Por Flávio Caetano de Paula Maimone

Nos últimos anos, os jogos eletrônicos se tornaram uma parte significativa da cultura e da indústria do entretenimento, cativando milhões de jogadores em todo o mundo. À medida que o setor cresce, surgem desafios cada vez maiores, inclusive em relação à proteção de dados pessoais dos usuários e do Direito do Consumidor.

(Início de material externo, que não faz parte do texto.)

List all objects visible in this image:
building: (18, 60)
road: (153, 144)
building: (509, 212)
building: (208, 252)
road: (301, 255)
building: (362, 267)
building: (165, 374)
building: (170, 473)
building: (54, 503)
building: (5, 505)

Neste contexto, o estabelecimento de um marco legal adequado pode potencializar investimentos no setor, ao mesmo tempo que permite equilibrar a inovação tecnológica com a proteção dos indivíduos, como é princípio do Direito do Consumidor (artigo 4º, III do CDC). Com esse objetivo, foi sancionada a Lei nº14.852/2024, no último dia 3 de maio, que cria o marco legal para a indústria de jogos eletrônicos.

Desafios na proteção de dados pessoais

Um dos principais desafios enfrentados pelo marco legal dos jogos eletrônicos é a proteção dos dados pessoais dos jogadores. Com a coleta massiva de informações durante o jogo, incluindo dados de localização, preferências de jogo e até mesmo dados biométricos em alguns casos, surgem preocupações significativas sobre privacidade e segurança. O vazamento ou uso indevido desses dados pode resultar em sérias violações da privacidade e potenciais danos aos jogadores.

Além disso, a natureza globalizada da indústria de jogos eletrônicos apresenta desafios significativos em termos de conformidade com as diversas regulamentações de proteção de dados ao redor do mundo. Isso cria um ambiente complexo para as empresas do setor, que precisam assegurar que estão em conformidade com uma ampla gama de leis e regulamentos, muitas vezes conflitantes. É crucial que estas empresas estejam familiarizadas não apenas com a Lei Geral de Proteção de Dados Pessoais no Brasil, mas também com a legislação de outros países nos quais seus jogos são distribuídos.

Direito do Consumidor

Outro aspecto importante do marco legal dos jogos eletrônicos é a proteção dos consumidores, tanto que foi incluída como princípio e diretriz do Marco Legal: “defesa do consumidor e educação e informação de fornecedores e consumidores quanto aos seus direitos e deveres” (artigo 6º, inciso V do Marco dos Games). Isso inclui questões como publicidade enganosa, práticas comerciais coercitivas ou desleais e proteção contra conteúdo inadequado ou prejudicial, especialmente para crianças e adolescentes. Garantir que os jogadores sejam informados sobre seus direitos, incluindo políticas de reembolso e garantias, é fundamental para promover relações equilibradas entre os jogadores e as empresas de jogos.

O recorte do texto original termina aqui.